** Begin **

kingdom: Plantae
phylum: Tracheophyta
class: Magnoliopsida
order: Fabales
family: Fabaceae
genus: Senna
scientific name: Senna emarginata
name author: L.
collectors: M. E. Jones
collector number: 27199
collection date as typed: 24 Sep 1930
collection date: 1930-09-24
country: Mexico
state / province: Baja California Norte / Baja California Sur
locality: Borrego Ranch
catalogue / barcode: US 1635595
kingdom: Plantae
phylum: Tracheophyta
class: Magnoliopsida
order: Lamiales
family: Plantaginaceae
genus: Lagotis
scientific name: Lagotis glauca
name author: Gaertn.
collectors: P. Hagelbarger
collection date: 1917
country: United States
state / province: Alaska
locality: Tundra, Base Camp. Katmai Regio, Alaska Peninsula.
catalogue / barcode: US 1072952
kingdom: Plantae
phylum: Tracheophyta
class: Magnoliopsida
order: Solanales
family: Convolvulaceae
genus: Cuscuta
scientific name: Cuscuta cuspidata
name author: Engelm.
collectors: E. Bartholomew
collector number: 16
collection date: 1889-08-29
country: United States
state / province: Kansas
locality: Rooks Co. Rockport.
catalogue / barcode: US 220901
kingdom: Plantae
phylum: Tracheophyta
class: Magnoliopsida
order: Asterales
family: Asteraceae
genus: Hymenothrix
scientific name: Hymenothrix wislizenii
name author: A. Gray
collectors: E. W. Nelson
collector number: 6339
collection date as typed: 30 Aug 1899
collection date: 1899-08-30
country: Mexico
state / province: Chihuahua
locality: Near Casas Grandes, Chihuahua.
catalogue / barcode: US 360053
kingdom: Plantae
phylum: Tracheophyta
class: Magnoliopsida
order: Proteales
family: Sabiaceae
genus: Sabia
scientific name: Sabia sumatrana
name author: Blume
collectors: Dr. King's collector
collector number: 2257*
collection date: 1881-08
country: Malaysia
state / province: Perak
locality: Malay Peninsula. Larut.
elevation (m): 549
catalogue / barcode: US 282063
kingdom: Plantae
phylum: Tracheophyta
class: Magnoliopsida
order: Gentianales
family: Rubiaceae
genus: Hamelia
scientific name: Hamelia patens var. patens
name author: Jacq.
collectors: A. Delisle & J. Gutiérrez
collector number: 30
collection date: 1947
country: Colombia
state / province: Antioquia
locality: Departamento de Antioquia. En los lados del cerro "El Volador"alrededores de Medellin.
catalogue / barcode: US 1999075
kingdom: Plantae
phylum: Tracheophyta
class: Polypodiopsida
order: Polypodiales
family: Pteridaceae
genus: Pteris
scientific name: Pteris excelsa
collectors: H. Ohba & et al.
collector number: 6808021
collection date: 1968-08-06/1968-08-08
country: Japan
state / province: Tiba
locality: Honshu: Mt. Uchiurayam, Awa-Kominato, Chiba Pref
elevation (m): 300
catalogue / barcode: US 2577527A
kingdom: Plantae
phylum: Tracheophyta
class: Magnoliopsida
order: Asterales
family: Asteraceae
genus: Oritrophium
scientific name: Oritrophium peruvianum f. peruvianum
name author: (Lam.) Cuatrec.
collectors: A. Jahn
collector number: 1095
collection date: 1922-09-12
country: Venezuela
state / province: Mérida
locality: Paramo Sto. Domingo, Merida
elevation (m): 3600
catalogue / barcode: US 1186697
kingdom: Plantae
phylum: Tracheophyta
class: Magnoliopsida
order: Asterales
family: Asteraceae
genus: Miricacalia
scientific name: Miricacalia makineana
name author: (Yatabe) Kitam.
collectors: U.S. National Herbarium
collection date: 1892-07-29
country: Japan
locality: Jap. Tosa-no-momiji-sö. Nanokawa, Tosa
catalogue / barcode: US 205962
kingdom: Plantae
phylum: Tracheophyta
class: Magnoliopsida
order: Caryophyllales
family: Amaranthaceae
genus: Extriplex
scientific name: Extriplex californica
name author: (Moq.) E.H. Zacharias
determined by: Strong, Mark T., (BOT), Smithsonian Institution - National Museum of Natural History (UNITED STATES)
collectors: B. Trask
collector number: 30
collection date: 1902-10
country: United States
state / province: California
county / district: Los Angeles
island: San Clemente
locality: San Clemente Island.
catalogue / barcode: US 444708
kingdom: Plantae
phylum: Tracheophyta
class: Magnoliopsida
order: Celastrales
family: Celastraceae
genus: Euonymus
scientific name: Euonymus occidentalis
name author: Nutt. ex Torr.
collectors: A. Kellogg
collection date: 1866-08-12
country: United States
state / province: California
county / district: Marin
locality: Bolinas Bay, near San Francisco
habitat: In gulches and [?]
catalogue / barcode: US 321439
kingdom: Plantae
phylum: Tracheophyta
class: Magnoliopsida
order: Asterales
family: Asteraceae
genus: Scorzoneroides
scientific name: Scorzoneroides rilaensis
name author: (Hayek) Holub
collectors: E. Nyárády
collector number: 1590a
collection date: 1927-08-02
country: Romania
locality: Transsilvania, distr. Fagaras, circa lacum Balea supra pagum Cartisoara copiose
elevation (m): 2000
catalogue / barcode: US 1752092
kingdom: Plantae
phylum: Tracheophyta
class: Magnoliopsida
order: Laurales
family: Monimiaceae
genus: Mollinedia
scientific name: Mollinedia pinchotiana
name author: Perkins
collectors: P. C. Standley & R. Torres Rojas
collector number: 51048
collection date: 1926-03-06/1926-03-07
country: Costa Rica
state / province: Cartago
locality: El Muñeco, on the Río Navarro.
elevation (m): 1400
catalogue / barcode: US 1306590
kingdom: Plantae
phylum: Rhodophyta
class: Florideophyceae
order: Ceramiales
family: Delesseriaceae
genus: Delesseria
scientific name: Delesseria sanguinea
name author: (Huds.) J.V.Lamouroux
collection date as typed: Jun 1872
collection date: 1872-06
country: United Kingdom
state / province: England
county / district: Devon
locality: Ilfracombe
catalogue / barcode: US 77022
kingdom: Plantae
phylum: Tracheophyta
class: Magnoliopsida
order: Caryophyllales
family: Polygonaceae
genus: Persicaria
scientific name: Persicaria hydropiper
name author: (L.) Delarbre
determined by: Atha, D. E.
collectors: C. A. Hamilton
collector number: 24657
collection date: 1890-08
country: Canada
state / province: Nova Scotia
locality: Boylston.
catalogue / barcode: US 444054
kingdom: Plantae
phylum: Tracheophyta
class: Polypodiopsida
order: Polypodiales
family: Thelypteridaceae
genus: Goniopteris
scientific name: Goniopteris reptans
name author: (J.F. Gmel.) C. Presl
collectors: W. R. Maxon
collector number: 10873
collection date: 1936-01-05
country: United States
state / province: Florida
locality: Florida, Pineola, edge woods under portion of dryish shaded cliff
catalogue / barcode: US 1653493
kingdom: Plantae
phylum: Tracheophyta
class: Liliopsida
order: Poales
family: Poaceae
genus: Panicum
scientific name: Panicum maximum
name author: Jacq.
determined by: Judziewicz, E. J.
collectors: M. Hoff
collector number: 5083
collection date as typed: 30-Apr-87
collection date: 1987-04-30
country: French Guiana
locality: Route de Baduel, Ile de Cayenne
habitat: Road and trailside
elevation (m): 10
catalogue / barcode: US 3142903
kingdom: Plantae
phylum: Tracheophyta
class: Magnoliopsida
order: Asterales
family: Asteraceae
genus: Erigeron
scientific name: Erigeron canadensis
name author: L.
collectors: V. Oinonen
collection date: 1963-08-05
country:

** End **

Direction:
Transcribe every line of the rows above verbatim, from the first row through the last, without altering, adding, or omitting anything.

The result:
kingdom: Plantae
phylum: Tracheophyta
class: Magnoliopsida
order: Fabales
family: Fabaceae
genus: Senna
scientific name: Senna emarginata
name author: L.
collectors: M. E. Jones
collector number: 27199
collection date as typed: 24 Sep 1930
collection date: 1930-09-24
country: Mexico
state / province: Baja California Norte / Baja California Sur
locality: Borrego Ranch
catalogue / barcode: US 1635595
kingdom: Plantae
phylum: Tracheophyta
class: Magnoliopsida
order: Lamiales
family: Plantaginaceae
genus: Lagotis
scientific name: Lagotis glauca
name author: Gaertn.
collectors: P. Hagelbarger
collection date: 1917
country: United States
state / province: Alaska
locality: Tundra, Base Camp. Katmai Regio, Alaska Peninsula.
catalogue / barcode: US 1072952
kingdom: Plantae
phylum: Tracheophyta
class: Magnoliopsida
order: Solanales
family: Convolvulaceae
genus: Cuscuta
scientific name: Cuscuta cuspidata
name author: Engelm.
collectors: E. Bartholomew
collector number: 16
collection date: 1889-08-29
country: United States
state / province: Kansas
locality: Rooks Co. Rockport.
catalogue / barcode: US 220901
kingdom: Plantae
phylum: Tracheophyta
class: Magnoliopsida
order: Asterales
family: Asteraceae
genus: Hymenothrix
scientific name: Hymenothrix wislizenii
name author: A. Gray
collectors: E. W. Nelson
collector number: 6339
collection date as typed: 30 Aug 1899
collection date: 1899-08-30
country: Mexico
state / province: Chihuahua
locality: Near Casas Grandes, Chihuahua.
catalogue / barcode: US 360053
kingdom: Plantae
phylum: Tracheophyta
class: Magnoliopsida
order: Proteales
family: Sabiaceae
genus: Sabia
scientific name: Sabia sumatrana
name author: Blume
collectors: Dr. King's collector
collector number: 2257*
collection date: 1881-08
country: Malaysia
state / province: Perak
locality: Malay Peninsula. Larut.
elevation (m): 549
catalogue / barcode: US 282063
kingdom: Plantae
phylum: Tracheophyta
class: Magnoliopsida
order: Gentianales
family: Rubiaceae
genus: Hamelia
scientific name: Hamelia patens var. patens
name author: Jacq.
collectors: A. Delisle & J. Gutiérrez
collector number: 30
collection date: 1947
country: Colombia
state / province: Antioquia
locality: Departamento de Antioquia. En los lados del cerro "El Volador"alrededores de Medellin.
catalogue / barcode: US 1999075
kingdom: Plantae
phylum: Tracheophyta
class: Polypodiopsida
order: Polypodiales
family: Pteridaceae
genus: Pteris
scientific name: Pteris excelsa
collectors: H. Ohba & et al.
collector number: 6808021
collection date: 1968-08-06/1968-08-08
country: Japan
state / province: Tiba
locality: Honshu: Mt. Uchiurayam, Awa-Kominato, Chiba Pref
elevation (m): 300
catalogue / barcode: US 2577527A
kingdom: Plantae
phylum: Tracheophyta
class: Magnoliopsida
order: Asterales
family: Asteraceae
genus: Oritrophium
scientific name: Oritrophium peruvianum f. peruvianum
name author: (Lam.) Cuatrec.
collectors: A. Jahn
collector number: 1095
collection date: 1922-09-12
country: Venezuela
state / province: Mérida
locality: Paramo Sto. Domingo, Merida
elevation (m): 3600
catalogue / barcode: US 1186697
kingdom: Plantae
phylum: Tracheophyta
class: Magnoliopsida
order: Asterales
family: Asteraceae
genus: Miricacalia
scientific name: Miricacalia makineana
name author: (Yatabe) Kitam.
collectors: U.S. National Herbarium
collection date: 1892-07-29
country: Japan
locality: Jap. Tosa-no-momiji-sö. Nanokawa, Tosa
catalogue / barcode: US 205962
kingdom: Plantae
phylum: Tracheophyta
class: Magnoliopsida
order: Caryophyllales
family: Amaranthaceae
genus: Extriplex
scientific name: Extriplex californica
name author: (Moq.) E.H. Zacharias
determined by: Strong, Mark T., (BOT), Smithsonian Institution - National Museum of Natural History (UNITED STATES)
collectors: B. Trask
collector number: 30
collection date: 1902-10
country: United States
state / province: California
county / district: Los Angeles
island: San Clemente
locality: San Clemente Island.
catalogue / barcode: US 444708
kingdom: Plantae
phylum: Tracheophyta
class: Magnoliopsida
order: Celastrales
family: Celastraceae
genus: Euonymus
scientific name: Euonymus occidentalis
name author: Nutt. ex Torr.
collectors: A. Kellogg
collection date: 1866-08-12
country: United States
state / province: California
county / district: Marin
locality: Bolinas Bay, near San Francisco
habitat: In gulches and [?]
catalogue / barcode: US 321439
kingdom: Plantae
phylum: Tracheophyta
class: Magnoliopsida
order: Asterales
family: Asteraceae
genus: Scorzoneroides
scientific name: Scorzoneroides rilaensis
name author: (Hayek) Holub
collectors: E. Nyárády
collector number: 1590a
collection date: 1927-08-02
country: Romania
locality: Transsilvania, distr. Fagaras, circa lacum Balea supra pagum Cartisoara copiose
elevation (m): 2000
catalogue / barcode: US 1752092
kingdom: Plantae
phylum: Tracheophyta
class: Magnoliopsida
order: Laurales
family: Monimiaceae
genus: Mollinedia
scientific name: Mollinedia pinchotiana
name author: Perkins
collectors: P. C. Standley & R. Torres Rojas
collector number: 51048
collection date: 1926-03-06/1926-03-07
country: Costa Rica
state / province: Cartago
locality: El Muñeco, on the Río Navarro.
elevation (m): 1400
catalogue / barcode: US 1306590
kingdom: Plantae
phylum: Rhodophyta
class: Florideophyceae
order: Ceramiales
family: Delesseriaceae
genus: Delesseria
scientific name: Delesseria sanguinea
name author: (Huds.) J.V.Lamouroux
collection date as typed: Jun 1872
collection date: 1872-06
country: United Kingdom
state / province: England
county / district: Devon
locality: Ilfracombe
catalogue / barcode: US 77022
kingdom: Plantae
phylum: Tracheophyta
class: Magnoliopsida
order: Caryophyllales
family: Polygonaceae
genus: Persicaria
scientific name: Persicaria hydropiper
name author: (L.) Delarbre
determined by: Atha, D. E.
collectors: C. A. Hamilton
collector number: 24657
collection date: 1890-08
country: Canada
state / province: Nova Scotia
locality: Boylston.
catalogue / barcode: US 444054
kingdom: Plantae
phylum: Tracheophyta
class: Polypodiopsida
order: Polypodiales
family: Thelypteridaceae
genus: Goniopteris
scientific name: Goniopteris reptans
name author: (J.F. Gmel.) C. Presl
collectors: W. R. Maxon
collector number: 10873
collection date: 1936-01-05
country: United States
state / province: Florida
locality: Florida, Pineola, edge woods under portion of dryish shaded cliff
catalogue / barcode: US 1653493
kingdom: Plantae
phylum: Tracheophyta
class: Liliopsida
order: Poales
family: Poaceae
genus: Panicum
scientific name: Panicum maximum
name author: Jacq.
determined by: Judziewicz, E. J.
collectors: M. Hoff
collector number: 5083
collection date as typed: 30-Apr-87
collection date: 1987-04-30
country: French Guiana
locality: Route de Baduel, Ile de Cayenne
habitat: Road and trailside
elevation (m): 10
catalogue / barcode: US 3142903
kingdom: Plantae
phylum: Tracheophyta
class: Magnoliopsida
order: Asterales
family: Asteraceae
genus: Erigeron
scientific name: Erigeron canadensis
name author: L.
collectors: V. Oinonen
collection date: 1963-08-05
country:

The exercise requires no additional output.